> **Required action**:
Repeat precisely the span of lines below that opens with the line containing "left elbow: (549, 580)" and closes with the line containing "nose: (116, 127)", both included.

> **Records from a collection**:
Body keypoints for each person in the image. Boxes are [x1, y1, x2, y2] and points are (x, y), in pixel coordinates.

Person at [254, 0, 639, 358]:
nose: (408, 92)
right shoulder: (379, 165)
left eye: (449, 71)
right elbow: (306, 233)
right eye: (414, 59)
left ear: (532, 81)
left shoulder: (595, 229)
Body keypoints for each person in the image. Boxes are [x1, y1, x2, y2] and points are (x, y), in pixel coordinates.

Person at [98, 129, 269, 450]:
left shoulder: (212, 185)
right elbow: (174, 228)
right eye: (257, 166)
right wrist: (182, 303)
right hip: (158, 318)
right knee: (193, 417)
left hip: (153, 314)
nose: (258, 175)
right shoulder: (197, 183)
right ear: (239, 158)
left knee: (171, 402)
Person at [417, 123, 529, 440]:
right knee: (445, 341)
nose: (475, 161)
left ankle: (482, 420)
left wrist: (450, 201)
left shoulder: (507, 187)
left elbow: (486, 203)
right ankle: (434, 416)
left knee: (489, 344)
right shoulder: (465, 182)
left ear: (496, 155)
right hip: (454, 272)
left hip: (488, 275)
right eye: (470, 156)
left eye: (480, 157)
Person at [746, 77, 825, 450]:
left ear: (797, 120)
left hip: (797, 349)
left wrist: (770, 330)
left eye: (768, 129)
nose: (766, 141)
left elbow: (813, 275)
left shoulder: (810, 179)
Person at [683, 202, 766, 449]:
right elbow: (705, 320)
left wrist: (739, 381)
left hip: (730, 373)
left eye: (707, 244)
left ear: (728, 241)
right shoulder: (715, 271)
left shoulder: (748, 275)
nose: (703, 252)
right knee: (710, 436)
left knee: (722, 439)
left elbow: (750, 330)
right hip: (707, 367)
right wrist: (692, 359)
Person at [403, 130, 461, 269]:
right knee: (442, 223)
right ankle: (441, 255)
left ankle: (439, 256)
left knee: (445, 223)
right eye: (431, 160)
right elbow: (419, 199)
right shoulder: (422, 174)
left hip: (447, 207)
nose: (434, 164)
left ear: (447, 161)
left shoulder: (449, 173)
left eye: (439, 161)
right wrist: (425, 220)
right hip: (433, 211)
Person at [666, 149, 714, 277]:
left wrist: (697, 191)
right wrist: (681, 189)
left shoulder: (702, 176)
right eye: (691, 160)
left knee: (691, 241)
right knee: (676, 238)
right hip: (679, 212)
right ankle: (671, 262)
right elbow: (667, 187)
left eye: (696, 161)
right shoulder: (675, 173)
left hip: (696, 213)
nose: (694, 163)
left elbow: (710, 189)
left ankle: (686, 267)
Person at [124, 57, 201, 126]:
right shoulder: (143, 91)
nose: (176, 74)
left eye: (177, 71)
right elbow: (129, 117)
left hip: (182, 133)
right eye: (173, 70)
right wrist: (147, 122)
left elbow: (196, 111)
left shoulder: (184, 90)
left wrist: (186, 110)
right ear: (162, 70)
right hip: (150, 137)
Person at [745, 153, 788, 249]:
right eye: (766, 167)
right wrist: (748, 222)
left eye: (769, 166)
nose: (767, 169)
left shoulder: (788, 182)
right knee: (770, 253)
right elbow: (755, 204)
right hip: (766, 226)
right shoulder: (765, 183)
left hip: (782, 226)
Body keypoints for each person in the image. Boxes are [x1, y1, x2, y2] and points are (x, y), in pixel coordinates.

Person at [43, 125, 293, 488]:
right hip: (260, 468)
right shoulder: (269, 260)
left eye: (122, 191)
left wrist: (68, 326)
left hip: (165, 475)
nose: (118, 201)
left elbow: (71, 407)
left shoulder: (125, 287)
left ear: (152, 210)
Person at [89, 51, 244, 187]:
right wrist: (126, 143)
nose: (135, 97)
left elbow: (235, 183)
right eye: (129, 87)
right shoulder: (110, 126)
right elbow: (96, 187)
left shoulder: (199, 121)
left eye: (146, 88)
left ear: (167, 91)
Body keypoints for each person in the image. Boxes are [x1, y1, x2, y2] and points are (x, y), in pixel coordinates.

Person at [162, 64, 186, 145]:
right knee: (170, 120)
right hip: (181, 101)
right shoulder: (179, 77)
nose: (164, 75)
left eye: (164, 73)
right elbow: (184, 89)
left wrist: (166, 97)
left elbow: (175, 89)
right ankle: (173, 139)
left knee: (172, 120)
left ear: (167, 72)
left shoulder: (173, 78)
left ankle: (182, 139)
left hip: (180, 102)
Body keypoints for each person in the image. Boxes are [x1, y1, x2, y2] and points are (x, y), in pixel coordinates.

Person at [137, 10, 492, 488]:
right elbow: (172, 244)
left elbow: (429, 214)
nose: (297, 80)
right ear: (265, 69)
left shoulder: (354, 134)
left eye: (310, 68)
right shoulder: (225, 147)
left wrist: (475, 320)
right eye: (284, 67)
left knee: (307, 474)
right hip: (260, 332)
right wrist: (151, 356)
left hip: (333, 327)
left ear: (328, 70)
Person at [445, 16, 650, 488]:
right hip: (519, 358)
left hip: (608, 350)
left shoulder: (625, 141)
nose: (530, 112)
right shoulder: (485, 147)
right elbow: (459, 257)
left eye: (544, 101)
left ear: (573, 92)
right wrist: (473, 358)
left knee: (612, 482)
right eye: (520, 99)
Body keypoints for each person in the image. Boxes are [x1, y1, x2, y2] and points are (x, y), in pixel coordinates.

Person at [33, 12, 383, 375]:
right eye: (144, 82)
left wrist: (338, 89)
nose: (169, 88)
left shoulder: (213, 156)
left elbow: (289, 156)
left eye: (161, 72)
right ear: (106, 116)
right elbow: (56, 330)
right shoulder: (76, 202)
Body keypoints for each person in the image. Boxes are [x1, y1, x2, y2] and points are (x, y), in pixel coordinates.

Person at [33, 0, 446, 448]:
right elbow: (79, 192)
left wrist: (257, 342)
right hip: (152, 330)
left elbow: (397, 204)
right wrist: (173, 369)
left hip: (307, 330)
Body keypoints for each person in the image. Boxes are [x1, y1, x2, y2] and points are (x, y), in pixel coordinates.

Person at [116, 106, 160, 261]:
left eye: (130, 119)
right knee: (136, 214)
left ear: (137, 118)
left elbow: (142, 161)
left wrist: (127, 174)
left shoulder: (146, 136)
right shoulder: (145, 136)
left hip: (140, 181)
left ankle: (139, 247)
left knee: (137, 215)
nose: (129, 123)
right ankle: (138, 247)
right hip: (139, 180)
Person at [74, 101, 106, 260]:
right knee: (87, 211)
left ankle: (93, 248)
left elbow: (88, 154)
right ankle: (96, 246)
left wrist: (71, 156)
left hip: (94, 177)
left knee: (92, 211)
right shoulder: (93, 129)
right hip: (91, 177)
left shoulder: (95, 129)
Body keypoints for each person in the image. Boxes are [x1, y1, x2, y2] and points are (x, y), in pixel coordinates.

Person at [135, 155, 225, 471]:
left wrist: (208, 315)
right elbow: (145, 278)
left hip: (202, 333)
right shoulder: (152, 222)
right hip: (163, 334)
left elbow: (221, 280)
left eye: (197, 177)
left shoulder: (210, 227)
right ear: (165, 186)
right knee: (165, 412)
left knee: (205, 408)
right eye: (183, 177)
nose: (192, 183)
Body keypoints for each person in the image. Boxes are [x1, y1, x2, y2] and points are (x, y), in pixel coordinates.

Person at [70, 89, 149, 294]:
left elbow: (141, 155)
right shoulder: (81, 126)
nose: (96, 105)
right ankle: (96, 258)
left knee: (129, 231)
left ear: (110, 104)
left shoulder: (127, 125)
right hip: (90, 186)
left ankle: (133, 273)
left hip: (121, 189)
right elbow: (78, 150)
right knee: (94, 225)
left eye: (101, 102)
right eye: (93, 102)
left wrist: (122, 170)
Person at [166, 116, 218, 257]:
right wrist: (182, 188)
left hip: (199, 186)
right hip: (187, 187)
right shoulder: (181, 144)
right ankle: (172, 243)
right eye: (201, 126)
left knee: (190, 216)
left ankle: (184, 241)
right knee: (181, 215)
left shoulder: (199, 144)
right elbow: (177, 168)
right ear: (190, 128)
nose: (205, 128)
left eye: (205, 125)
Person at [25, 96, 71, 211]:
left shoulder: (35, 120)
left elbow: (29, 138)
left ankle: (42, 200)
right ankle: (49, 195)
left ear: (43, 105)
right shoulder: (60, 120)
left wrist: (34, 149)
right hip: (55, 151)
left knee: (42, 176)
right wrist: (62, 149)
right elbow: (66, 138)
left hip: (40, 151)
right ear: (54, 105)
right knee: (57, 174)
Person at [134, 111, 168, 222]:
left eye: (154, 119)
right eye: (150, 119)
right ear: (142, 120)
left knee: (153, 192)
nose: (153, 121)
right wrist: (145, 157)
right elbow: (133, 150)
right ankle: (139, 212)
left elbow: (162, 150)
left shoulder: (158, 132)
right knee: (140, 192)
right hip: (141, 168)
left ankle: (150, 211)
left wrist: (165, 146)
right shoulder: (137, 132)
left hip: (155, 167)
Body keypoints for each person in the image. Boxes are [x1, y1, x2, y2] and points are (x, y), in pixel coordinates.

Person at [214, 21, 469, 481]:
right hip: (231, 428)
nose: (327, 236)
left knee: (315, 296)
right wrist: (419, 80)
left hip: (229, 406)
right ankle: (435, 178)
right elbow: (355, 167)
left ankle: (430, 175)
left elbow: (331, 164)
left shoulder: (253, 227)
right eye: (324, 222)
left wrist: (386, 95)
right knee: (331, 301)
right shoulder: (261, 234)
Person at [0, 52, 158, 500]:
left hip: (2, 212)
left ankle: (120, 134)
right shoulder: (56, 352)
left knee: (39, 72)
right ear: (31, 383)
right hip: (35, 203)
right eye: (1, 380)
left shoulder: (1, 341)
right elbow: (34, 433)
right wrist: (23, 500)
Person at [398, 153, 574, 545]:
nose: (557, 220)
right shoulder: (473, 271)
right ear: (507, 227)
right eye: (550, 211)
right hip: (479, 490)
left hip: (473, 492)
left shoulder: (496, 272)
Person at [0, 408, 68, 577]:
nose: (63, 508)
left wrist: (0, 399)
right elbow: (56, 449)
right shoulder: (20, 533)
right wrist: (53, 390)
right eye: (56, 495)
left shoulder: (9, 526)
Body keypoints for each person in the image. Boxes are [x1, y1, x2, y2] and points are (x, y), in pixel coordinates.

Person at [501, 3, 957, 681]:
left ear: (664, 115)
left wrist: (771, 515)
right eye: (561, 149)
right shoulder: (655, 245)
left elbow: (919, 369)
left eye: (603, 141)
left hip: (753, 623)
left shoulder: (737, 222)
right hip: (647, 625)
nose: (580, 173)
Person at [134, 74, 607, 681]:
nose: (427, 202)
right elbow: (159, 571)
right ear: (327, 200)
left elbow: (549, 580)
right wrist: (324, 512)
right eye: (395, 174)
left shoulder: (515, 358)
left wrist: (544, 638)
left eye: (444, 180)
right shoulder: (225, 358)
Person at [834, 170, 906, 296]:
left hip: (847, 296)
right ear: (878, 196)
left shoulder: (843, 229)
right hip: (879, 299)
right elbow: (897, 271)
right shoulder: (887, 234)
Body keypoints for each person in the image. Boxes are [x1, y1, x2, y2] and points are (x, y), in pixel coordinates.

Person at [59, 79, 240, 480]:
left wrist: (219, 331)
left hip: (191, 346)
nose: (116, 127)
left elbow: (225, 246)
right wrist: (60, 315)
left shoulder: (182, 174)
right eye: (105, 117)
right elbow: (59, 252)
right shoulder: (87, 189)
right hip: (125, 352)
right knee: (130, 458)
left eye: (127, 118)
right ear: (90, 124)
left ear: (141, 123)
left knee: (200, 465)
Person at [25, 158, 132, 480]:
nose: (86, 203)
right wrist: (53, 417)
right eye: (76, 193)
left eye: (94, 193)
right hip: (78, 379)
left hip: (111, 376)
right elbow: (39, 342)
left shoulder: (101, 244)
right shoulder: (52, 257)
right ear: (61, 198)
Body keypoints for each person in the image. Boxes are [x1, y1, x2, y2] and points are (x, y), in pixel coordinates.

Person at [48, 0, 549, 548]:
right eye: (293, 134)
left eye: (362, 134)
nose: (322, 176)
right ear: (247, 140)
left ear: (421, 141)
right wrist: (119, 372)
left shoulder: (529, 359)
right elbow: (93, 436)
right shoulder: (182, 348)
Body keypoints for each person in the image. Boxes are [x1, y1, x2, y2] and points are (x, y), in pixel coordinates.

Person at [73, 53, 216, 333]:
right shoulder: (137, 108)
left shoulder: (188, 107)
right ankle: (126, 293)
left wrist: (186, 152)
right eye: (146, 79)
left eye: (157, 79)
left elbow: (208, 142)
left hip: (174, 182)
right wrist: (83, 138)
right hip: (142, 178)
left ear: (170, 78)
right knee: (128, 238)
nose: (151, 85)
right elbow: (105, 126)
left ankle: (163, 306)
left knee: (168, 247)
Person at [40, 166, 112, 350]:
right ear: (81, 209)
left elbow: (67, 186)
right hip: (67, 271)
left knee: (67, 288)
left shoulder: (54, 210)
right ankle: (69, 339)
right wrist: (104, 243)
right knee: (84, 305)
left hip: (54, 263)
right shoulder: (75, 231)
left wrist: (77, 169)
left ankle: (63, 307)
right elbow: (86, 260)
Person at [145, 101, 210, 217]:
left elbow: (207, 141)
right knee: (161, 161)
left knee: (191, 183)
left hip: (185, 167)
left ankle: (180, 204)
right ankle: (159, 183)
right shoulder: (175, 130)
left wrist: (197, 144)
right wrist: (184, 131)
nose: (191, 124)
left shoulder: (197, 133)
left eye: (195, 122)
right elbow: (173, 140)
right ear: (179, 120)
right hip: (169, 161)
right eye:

> **Exercise answer**:
left elbow: (549, 580)
right wrist: (324, 512)
right eye: (395, 174)
left shoulder: (515, 358)
left wrist: (544, 638)
left eye: (444, 180)
right shoulder: (225, 358)
Person at [834, 170, 906, 296]:
left hip: (847, 296)
right ear: (878, 196)
left shoulder: (843, 229)
right hip: (879, 299)
right elbow: (897, 271)
right shoulder: (887, 234)
Body keypoints for each person in the image. Boxes are [x1, y1, x2, y2] and points are (x, y), in pixel coordinates.

Person at [59, 79, 240, 480]:
left wrist: (219, 331)
left hip: (191, 346)
nose: (116, 127)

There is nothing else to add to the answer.